Dans le même temps, le pays a ressenti l’impact du changement climatique et cela a contribué à accroître la pression de certains électeurs pour une action plus décisive.

Selon un sondage de mai 2021 du Lowy Institute, un groupe de réflexion indépendant australien, 60 % des personnes interrogées ont déclaré que « le réchauffement climatique est un problème grave et urgent » qui devrait être traité dès maintenant « même s’il implique des coûts importants ».

Les incendies de forêt catastrophiques en 2019-2020 ont détruit plus de 44 millions d’acres de terres, tué 34 personnes et entraîné la perte de près de 3 000 maisons.

Près de 3 milliards de koalas, kangourous et autres animaux sauvages indigènes australiens ont été tués ou déplacés par les incendies de forêt, selon le World Wide Fund For Nature Australia.

L'île Kangourou entame un processus de récupération après la saison dévastatrice des feux de brousse (fichier Lisa Maree Williams / Getty Images)

L'île Kangourou entame un processus de récupération après la saison dévastatrice des feux de brousse (fichier Lisa Maree Williams / Getty Images)

L’île Kangourou entame un processus de récupération après la saison dévastatrice des feux de brousse (fichier Lisa Maree Williams / Getty Images)

Et la Grande Barrière de Corail, l’écosystème de récifs coralliens le plus étendu au monde, a tellement souffert du réchauffement des températures de la mer qu’elle a perdu la moitié de ses coraux en seulement 20 ans.

L’Australie a réagi avec colère lorsque les Nations Unies ont menacé de dégrader le statut de patrimoine mondial du récif à moins que le pays ne fasse plus pour réduire ses émissions de gaz à effet de serre, évitant de justesse la désignation après un intense lobbying.

Pourtant, l’Australie s’est classée dernière sur 60 pays pour sa réponse politique à la crise climatique dans une évaluation publiée lors du sommet COP26.

« Le manque d’ambition et d’action du pays a fait son chemin sur la scène internationale », indique le rapport de l’Indice de performance du changement climatique. « L’Australie a pris du retard sur ses alliés.

Un porte-parole de Taylor, le ministre de l’Énergie et de la Réduction des émissions, a déclaré que le gouvernement australien “rejetait” les conclusions “subjectives” du rapport “parce qu’il ignore clairement les faits et les statistiques clés”.
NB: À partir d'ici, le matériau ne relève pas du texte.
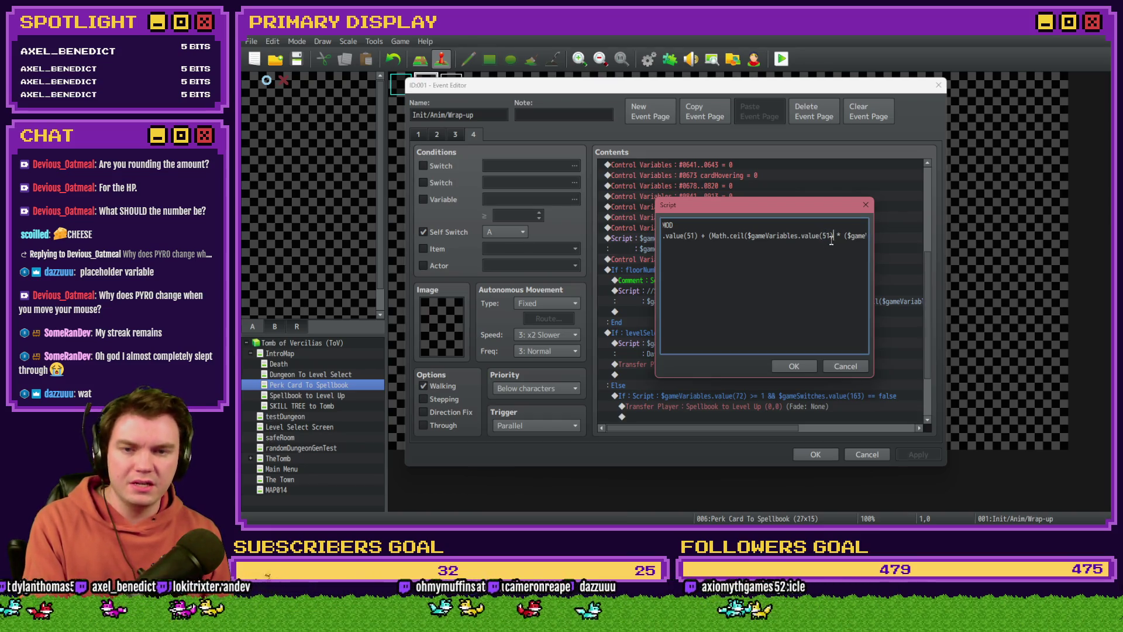
key("Right")
key("Right")
key("Right")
Les militants écologistes ont réagi avec colère au manque d’action à Glasgow.

Deux jeunes manifestants pour le climat ont perturbé les opérations du plus grand port charbonnier du monde à Newcastle, en Australie, le 17 novembre en descendant en rappel l’énorme machinerie et en déclarant dans une vidéo en direct : « C’est nous qui répondons à la crise climatique.

Pour Ritter, de Greenpeace Australie, il est grand temps que le pays monte sur la scène mondiale.

“L’obstruction climatique imprudente de l’Australie est aussi effrontée qu’effroyable”, a-t-il déclaré. “Une trahison de notre confiance et une trahison de notre avenir.”